Iranian Foreign Minister Abbas Araghchi also denied in an interview with Fox Television that the Iranian government was planning to execute anti-government protesters. “Hanging is out of the question,” he said.
What other countries is Trump threatening?
President Trump’s aggressiveness has increasingly extended beyond America’s longtime rivals Iran and Venezuela to the United States’ own allies, including Canada and Greenland.
The most notable example is President Trump’s enthusiasm for taking over Greenland, a Danish territory that has evolved from a campaign talking point to a central element of the administration’s Western Hemisphere strategy.
On January 5, the State Department posted a black-and-white image of President Trump on social media declaring, “This is our hemisphere, and President Trump will not allow our national security to be threatened.”
The president has refused to rule out the use of military force, and administration officials have openly discussed U.S. interests in Greenland’s strategic location and mineral wealth.
Denmark has firmly rejected any sale, but Greenland’s leadership insists the territory is not for sale.
But experts such as Jeremy Shapiro, head of research at the European Council on Foreign Relations, argue that Trump uses threats to intimidate his opponents and typically only uses force against weak targets.
In a paper published last May titled “The Bully Pulpit: Uncovering a Pattern in Trump’s Use of Military Force,” Shapiro suggested that Trump frequently invokes military threats but often does not carry them out.

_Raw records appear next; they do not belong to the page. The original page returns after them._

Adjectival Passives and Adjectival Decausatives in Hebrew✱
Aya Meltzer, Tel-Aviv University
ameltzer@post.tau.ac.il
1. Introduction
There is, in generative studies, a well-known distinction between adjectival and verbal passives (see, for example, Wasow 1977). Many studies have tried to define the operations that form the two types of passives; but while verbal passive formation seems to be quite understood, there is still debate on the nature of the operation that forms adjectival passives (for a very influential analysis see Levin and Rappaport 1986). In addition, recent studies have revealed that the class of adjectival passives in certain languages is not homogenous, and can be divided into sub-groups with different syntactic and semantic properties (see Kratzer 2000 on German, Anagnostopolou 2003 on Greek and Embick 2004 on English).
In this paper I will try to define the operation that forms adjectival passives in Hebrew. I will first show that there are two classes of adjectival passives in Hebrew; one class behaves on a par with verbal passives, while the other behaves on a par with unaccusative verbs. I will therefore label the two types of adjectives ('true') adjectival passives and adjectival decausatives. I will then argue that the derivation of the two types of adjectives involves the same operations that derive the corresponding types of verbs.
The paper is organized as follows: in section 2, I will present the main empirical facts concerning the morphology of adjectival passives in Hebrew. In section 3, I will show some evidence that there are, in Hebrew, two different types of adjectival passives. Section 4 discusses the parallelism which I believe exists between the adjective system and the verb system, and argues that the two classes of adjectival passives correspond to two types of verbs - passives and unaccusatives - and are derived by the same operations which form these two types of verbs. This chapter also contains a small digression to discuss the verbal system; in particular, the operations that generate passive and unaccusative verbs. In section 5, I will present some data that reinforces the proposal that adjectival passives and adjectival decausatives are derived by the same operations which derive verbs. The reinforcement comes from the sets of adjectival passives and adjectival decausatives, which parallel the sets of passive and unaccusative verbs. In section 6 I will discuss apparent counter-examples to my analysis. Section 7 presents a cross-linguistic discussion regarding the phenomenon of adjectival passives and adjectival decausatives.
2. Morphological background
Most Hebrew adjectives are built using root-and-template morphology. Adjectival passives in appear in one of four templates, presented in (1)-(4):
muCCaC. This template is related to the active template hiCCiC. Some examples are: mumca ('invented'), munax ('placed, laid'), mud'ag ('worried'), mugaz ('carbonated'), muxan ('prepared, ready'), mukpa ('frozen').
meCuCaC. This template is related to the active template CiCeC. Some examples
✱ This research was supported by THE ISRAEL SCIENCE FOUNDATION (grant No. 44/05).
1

Trump is likely to act when a threat has “low risk of escalation,” Shapiro said, but threats against nuclear-armed or militarily powerful countries serve primarily rhetorical purposes. The most extreme or theatrical warnings tend to serve as tools of “political signaling rather than precursors to actual military action,” he argues.
“Trump often makes grand threats but accepts only limited, low-risk military operations. He uses foreign policy as a political arena, directing threats not only at foreign adversaries but also at domestic locations and the media cycle,” Shapiro writes.
Calculated unpredictability?
Some analysts see Trump’s approach as tactically advantageous.
“The aim is to upset the balance of the enemy forces, increase psychological pressure and extract maximum strategic influence,” a Pakistani government official told Al Jazeera on condition of anonymity as he was not authorized to speak to the media. “Even his European allies are not always sure what will happen.”
Some remain skeptical. Qandeel Abbas, a Middle East expert at Islamabad’s Quaid-i-Azam University, said Trump’s actions were erratic, citing his repeated threats against multiple countries.
“If you look at his threats against Cuba, Iran and Venezuela, this is the same president who also wants to win the Nobel Prize and is desperate for it,” Abbas told Al Jazeera.
So is President Trump actually retreating from the possibility of attacking Iran, or is he just bluffing it?
Trump’s apparent change in tone may be the result of feedback from U.S. allies in the region that “attacking Iran would be unwise,” Abbas said.
Still, Abbas said, “With Israel’s support, we will find a way to attack the country.”